The code for the Z502 simulator can be found in z502.c Read it and enjoy it if you wish. When the written instructions and descriptions differ from the code, believe the code. It is hoped, however, that you won't need to spend much time reading the simulator code since this document should describe everything you need for your interface.

3.1 Initialization Routines

The operating system is initialized by a call to os_init, a semi-provided routine residing in base.c. Os_init sets up the TO_VECTOR exception vector registers, and defines a single user process as the first to be run. You may well want to add to this code to get it to do more. A brief description of the initialization steps follows:

The TO_VECTOR exception handling vector is filled with the names of routines to call for each possible exception. (Names and routines to handle three possible exception types must be supplied by the student.)
Structures to support a scheduler, etc. are created.
A context switch is done to the user process, causing it to begin execution.

Each of these steps is conceptually very simple, but the process as a whole needs to be well understood in order to implement later projects. See also Appendix A, section 10.

3.2 Termination Routines

There are two types of termination: termination of the user process and termination of the system. A process termination can be due to either a TERMINATE_PROCESS Software_Trap or a process error (illegal instruction, illegal page reference, etc. ). In either of these situations, an exception is generated and the handler gives control to the provided routine. It is NOT legal in a user program to simply "return" or reach the end of a routine; the simulation will end if you do so.

A call to Z502_HALT() halts the simulation. This might occur when all user contexts have been terminated, and is under OS502 control.

3.3 Scheduler Printer

A routine has been provided that prints what's going on with the processes in various states within the scheduling mechanism. In essence, you make numerous calls to the printer manager, defining the various items you want to print. Then, when you've defined everything, you give the command to actually do the print. You should understand that this routine may be too painful for you to use; it's supplied so as to be an example of a detailed printout - modify it any way you wish. Details on its usage are given in Appendix D.

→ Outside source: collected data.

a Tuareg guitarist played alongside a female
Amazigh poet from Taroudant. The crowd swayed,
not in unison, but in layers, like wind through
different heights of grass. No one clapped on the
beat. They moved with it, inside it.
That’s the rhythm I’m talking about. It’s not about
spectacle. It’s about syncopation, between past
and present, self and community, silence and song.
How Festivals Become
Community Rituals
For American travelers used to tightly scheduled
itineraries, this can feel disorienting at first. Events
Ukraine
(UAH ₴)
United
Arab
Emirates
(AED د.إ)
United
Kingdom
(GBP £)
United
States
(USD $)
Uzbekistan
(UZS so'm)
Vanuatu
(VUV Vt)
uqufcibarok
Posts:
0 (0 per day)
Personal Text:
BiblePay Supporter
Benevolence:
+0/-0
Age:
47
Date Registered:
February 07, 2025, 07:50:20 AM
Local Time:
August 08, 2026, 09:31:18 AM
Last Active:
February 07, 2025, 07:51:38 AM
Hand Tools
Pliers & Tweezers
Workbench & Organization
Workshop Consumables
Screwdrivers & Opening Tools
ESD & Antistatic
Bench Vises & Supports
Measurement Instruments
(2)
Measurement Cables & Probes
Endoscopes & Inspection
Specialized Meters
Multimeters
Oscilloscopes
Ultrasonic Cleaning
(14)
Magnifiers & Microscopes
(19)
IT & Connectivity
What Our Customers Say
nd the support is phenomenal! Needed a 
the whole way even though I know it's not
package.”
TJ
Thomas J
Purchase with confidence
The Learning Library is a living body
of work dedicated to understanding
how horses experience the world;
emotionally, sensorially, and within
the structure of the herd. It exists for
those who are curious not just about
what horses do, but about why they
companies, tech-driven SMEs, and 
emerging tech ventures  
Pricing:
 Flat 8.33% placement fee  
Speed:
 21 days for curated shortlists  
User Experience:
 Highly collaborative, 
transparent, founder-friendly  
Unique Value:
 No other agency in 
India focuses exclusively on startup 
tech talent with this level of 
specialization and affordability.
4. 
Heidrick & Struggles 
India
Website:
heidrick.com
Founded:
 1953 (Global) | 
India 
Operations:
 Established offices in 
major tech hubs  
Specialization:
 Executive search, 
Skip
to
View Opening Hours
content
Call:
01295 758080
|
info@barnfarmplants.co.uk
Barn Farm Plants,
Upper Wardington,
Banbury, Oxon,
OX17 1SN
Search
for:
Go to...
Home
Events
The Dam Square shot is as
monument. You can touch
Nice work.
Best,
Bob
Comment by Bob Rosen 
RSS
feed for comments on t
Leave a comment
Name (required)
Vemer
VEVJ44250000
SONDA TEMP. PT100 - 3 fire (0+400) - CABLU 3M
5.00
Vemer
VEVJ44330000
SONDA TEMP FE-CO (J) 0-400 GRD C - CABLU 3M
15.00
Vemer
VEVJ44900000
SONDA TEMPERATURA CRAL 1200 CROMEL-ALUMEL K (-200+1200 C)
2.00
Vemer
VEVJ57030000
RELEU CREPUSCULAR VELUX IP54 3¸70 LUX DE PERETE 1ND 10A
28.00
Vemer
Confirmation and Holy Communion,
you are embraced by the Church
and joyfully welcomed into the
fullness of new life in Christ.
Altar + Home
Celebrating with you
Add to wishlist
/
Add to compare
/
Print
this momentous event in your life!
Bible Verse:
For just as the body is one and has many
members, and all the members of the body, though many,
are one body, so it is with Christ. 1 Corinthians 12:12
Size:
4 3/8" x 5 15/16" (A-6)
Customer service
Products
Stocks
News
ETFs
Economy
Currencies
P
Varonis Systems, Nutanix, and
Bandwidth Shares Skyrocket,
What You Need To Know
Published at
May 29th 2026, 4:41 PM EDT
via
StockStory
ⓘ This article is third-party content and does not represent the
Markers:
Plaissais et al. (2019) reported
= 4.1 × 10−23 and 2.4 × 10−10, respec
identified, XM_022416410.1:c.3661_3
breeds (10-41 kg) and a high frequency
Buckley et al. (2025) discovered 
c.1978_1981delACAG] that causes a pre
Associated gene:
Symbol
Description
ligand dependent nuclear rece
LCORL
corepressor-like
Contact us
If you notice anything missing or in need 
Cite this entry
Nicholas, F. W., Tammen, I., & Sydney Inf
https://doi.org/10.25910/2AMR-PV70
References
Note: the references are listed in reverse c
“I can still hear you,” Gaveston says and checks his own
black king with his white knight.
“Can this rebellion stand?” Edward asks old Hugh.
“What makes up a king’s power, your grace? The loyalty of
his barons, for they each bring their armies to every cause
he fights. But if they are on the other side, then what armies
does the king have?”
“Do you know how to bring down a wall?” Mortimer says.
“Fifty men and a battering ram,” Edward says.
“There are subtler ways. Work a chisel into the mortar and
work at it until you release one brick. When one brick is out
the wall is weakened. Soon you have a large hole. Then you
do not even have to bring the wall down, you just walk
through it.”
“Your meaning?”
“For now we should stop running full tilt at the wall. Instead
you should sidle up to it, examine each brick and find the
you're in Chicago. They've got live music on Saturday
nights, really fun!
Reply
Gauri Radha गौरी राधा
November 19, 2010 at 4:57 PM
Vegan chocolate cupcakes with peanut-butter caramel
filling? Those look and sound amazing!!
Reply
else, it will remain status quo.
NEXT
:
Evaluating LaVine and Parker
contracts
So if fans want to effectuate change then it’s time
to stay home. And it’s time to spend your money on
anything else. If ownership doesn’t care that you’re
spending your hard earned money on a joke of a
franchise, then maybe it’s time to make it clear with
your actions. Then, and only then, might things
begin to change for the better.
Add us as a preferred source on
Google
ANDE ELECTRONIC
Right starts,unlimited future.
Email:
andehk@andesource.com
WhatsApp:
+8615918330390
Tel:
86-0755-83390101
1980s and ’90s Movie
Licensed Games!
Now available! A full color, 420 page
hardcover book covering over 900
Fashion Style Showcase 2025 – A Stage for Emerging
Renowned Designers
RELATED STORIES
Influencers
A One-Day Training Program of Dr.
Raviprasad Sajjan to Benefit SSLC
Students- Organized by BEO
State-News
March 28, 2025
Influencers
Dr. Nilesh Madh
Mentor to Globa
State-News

4. Project Phase 1 Assignment

Your assignment, which you've already decided to accept, is to provide a design document, source code, and test document as defined in the Student Manual. The subject of these documents is described below. The correct approach here is to do what it takes to get the test programs running. For instance, test1a requires that you provide several system call handlers; as you go on to other tests you will need interrupt and fault handlers, and also a scheduler. Specific milestones include:

Understand the Z502 machine architecture and study the code provided for you in this phase. Pay special attention to how the SWITCH_CONTEXT kernel instruction works and what exactly the machine does when an exception occurs. You will be writing a scheduler that can do both FCFS and priority scheduling; it will be based on this SWITCH_CONTEXT instruction.
Modify and add to the given code to dispatch SOFTWARE_TRAP's and to deal with I/O exceptions, initializing the TO_VECTOR register elements corresponding to these exceptions with the entry names of your own handler functions You are required to write functions that will handle:
- The hardware interrupts generated by the completion of a DELAY_TIMER.
- The faults generated by the Z502 processor.
- The execution of a SOFTWARE_TRAP instruction by a user program.
Support for the process related user system calls; the memory commands are part of Project 2.
Write WAIT_FOR_INTERRUPT and RESUME_PROCESS, described above, and other pieces in order to make a scheduler. You will also need a dispatcher to implement both FIFO and priority driven schedulers.
Run supplied tests and write some of your own.

5. Some Final Advice

Project Phase 1 requires a fairly substantial piece of implementation. It might well require several thousand lines of code (not counting blank lines or comments) in addition to the base operating system given to you in Project Phase 1. We encourage you to get started early, both on your preliminary design specification and your coding.